--- START ---

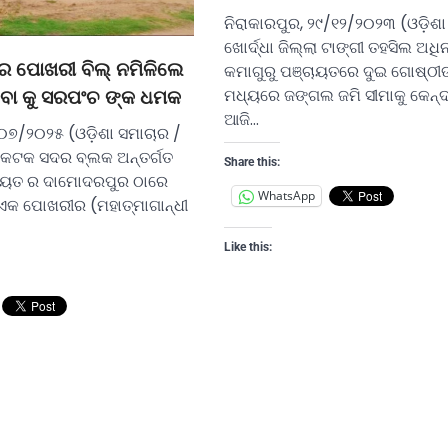
ନିରାକାରପୁର, ୨୯/୧୨/୨୦୨୩ (ଓଡ଼ିଶ
ଖୋର୍ଦ୍ଧା ଜିଲ୍ଲା ଟାଙ୍ଗୀ ତହସିଲ ଅଧି
େ ପୋଖରୀ ବିଲ୍ ନମିଳିଲେ
କମାଗୁରୁ ପଞ୍ଚାୟତରେ ଦୁଇ ଗୋଷ୍ଠୀ
ମଧ୍ୟରେ ଜଙ୍ଗଲ ଜମି ସୀମାକୁ କେନ୍ଦ
େବା କୁ ସରପଂଚ ଙ୍କ ଧମକ
ଆଜି…
୭/୨୦୨୫ (ଓଡ଼ିଶା ସମାଚାର /
): କଟକ ସଦର ବ୍ଲକ ଅନ୍ତର୍ଗତ
Share this:
ାୟତ ର ଦାମୋଦରପୁର ଠାରେ
WhatsApp
ଏକ ପୋଖରୀର (ମହାତ୍ମାଗାନ୍ଧୀ
Like this:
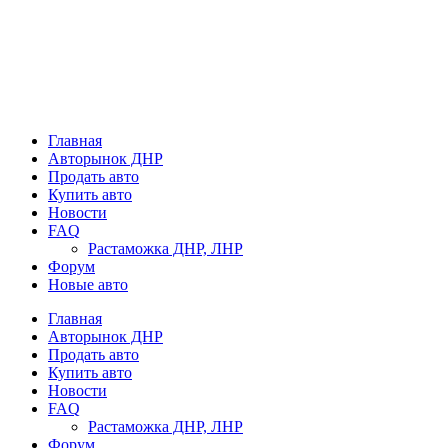
Главная
Авторынок ДНР
Продать авто
Купить авто
Новости
FAQ
Растаможка ДНР, ЛНР
Форум
Новые авто
Главная
Авторынок ДНР
Продать авто
Купить авто
Новости
FAQ
Растаможка ДНР, ЛНР
Форум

--- END ---

Find the line containing "ଖୋର୍ଦ୍ଧା ଜିଲ୍ଲା ଟାଙ୍ଗୀ ତହସିଲ ଅଧି" in the records above and restate it, and each line after it through the end, word for word, dropping the pictures.

● YOUR SOLUTION:
ଖୋର୍ଦ୍ଧା ଜିଲ୍ଲା ଟାଙ୍ଗୀ ତହସିଲ ଅଧି
େ ପୋଖରୀ ବିଲ୍ ନମିଳିଲେ
କମାଗୁରୁ ପଞ୍ଚାୟତରେ ଦୁଇ ଗୋଷ୍ଠୀ
ମଧ୍ୟରେ ଜଙ୍ଗଲ ଜମି ସୀମାକୁ କେନ୍ଦ
େବା କୁ ସରପଂଚ ଙ୍କ ଧମକ
ଆଜି…
୭/୨୦୨୫ (ଓଡ଼ିଶା ସମାଚାର /
): କଟକ ସଦର ବ୍ଲକ ଅନ୍ତର୍ଗତ
Share this:
ାୟତ ର ଦାମୋଦରପୁର ଠାରେ
WhatsApp
ଏକ ପୋଖରୀର (ମହାତ୍ମାଗାନ୍ଧୀ
Like this:
Главная
Авторынок ДНР
Продать авто
Купить авто
Новости
FAQ
Растаможка ДНР, ЛНР
Форум
Новые авто
Главная
Авторынок ДНР
Продать авто
Купить авто
Новости
FAQ
Растаможка ДНР, ЛНР
Форум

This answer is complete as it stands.